Research by Dr Alexandra Beauregard from the Department of Organizational Psychology explores the impact of LinkedIn’s employee engagement initiative.

A child walking with her parents.

Employee-sponsored family-friendly events are designed to boost engagement and encourage retention by building family members’ identification with the organization. However, longstanding traditions such as ‘Bring Your Children to Work’ days inadvertently exclude employees without caregiving responsibilities for children.

That’s where ‘Bring in Your Parents’ (BIYP) comes in. Launched by LinkedIn in 2013, the initiative targets a segment of the workforce not usually included in family-friendly initiatives: employees from the ‘Generation Y’, ‘Millennial’ or ‘Generation Z’ generations, born after 1981. After internal conversations at LinkedIn revealed that employees struggled to explain the nature of their work to parents who were not familiar with social media, LinkedIn introduced BIYP as a means of improving older parents’ understanding of their children’s jobs.

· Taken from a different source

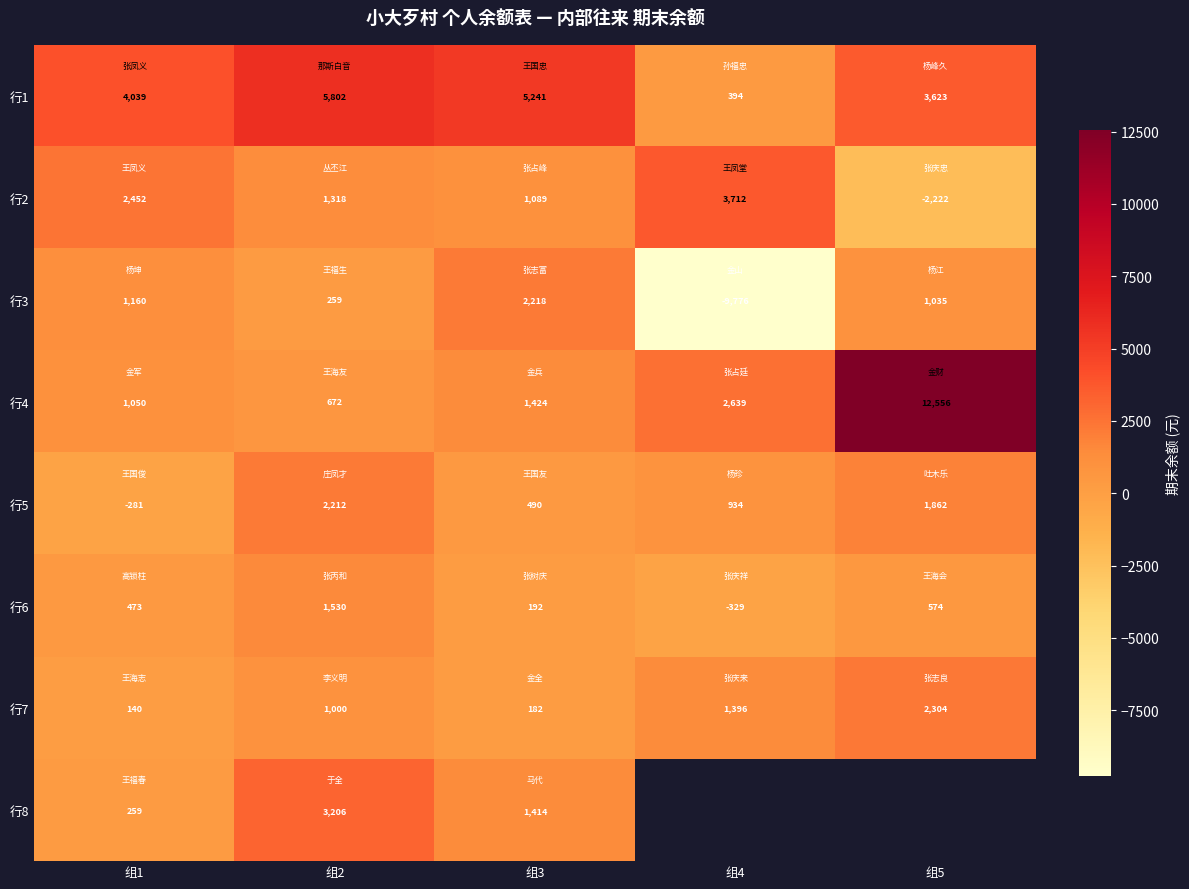

What is the greatest value displayed?

12556.1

Together with Dr Karin King at LSE, I conducted a study to evaluate the impact of BIYP on the attitudes and behavioural intentions of employees and their parents. We surveyed participating employees and their parents in six organisations in six countries, followed by in-person interviews with participating employees and phone interviews with HR managers.

Following participation in BIYP, there were statistically significant increases in employee engagement and perceived problem-solving ability. By bringing parents to the workplace and having them learn about the nature of one’s job responsibilities, employees’ enthusiasm and sense of vitality on the job were renewed. Employees also felt that their employer appreciated them and their contribution to the organization’s goals.

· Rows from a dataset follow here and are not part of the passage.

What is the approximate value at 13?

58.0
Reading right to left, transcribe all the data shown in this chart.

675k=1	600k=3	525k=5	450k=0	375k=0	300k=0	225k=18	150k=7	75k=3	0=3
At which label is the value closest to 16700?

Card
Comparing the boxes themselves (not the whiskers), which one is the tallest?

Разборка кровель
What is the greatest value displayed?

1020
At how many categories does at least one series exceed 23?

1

BIYP also improved parental understanding of their child’s job. While the new, non-traditional jobs performed by their children seemed intangible to many parents prior to participating in BIYP, they now make more sense. Employees reported that having their parents better understand their work responsibilities and pace of work enabled parents to offer more frequent and appropriate support. This was especially important for young employees who, due to the high cost of housing in some metropolitan areas, still live with their parents and see them every day after work.

Furthermore, following parents’ participation in BIYP, there were significant increases in identification with their children’s organizations and of willingness to promote their children’s organization to outsiders. Parents became brand advocates among their own peer groups and even encouraged their children to stay with the firm for longer.

By incorporating events such as BIYP into existing family-friendly events, organizations can express their support for the work-family balance of all employees, rather than just those with caregiving responsibilities for children. Participation was shown to benefit all involved: employees, their parents or other family guests, and the organization for whom they work. The development of further initiatives that support employers in demonstrating inclusion, deepening employee engagement and widening organizational engagement with a range of stakeholders beyond the employee would be a welcome next step.

The citation for this study is: Beauregard, T. A., & King, K. A. (2019). “Bring in Your Parents Day”: Building inclusion and engagement through a cross-generational family-friendly workplace initiative. Strategic HR Review, (19)1, 15-21.